Gianna Jannoni

Personal information
- Full name: Gianna Jannoni Sebastianini
- National team: Italy: 12 (1942–1951)
- Born: 18 October 1924 Rome, Italy

Sport
- Sport: Athletics
- Event: High jump
- Club: Cus Roma

Achievements and titles
- Personal best: 1.55 m (1951)

= Gianna Jannoni =

Italian former high jumper (born 1924)

Gianna Jannoni (born 18 October 1924) is an Italian former high jumper.

==Career==
Five-time national champion at senior level in high jump from 1942 to 1951, she boasts also 12 caps in the Italy national athletics team always from 1942 to 1951.

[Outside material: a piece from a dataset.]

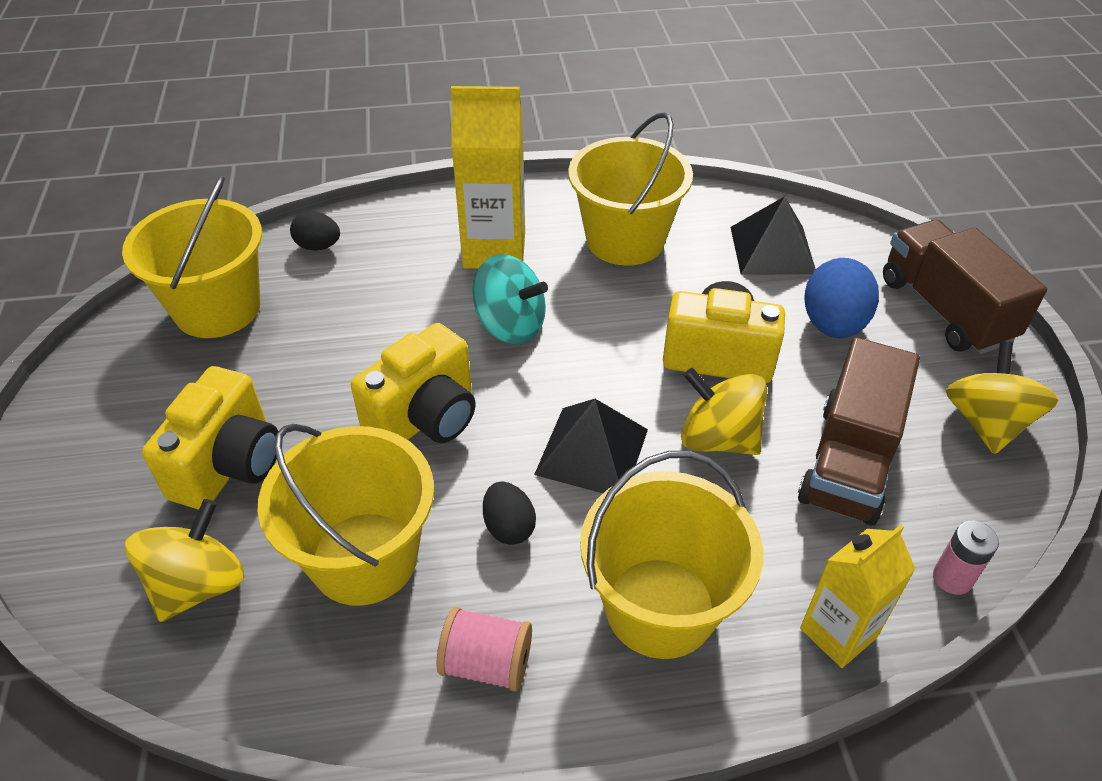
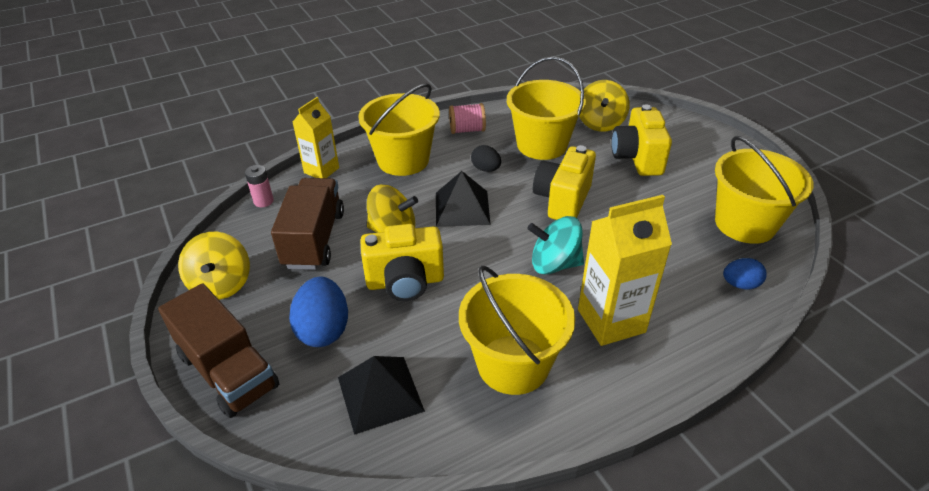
camera: 160 degrees right, 5 degrees down
black egg [290,211,340,251] -> blue egg [723,258,767,289]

Although in those years the Jannoni dominated the high jump scene in Italy, she never managed to hold the Italian record, approaching 1937 Ondina Valla's record, which was 1.56 m, one centimeter with 1.55 m on two occasions, one first in the 1949 and a second and last one in 1951. The record of the Valla was then surpassed with 1.57 m by Paola Paternoster, but only in 1955 and there after 18 years.

==Personal bests==
- High jump: 1.55 m ( Winterthur, 18 August 1951)

==National titles==
Jannoni won five national championships at individual senior level.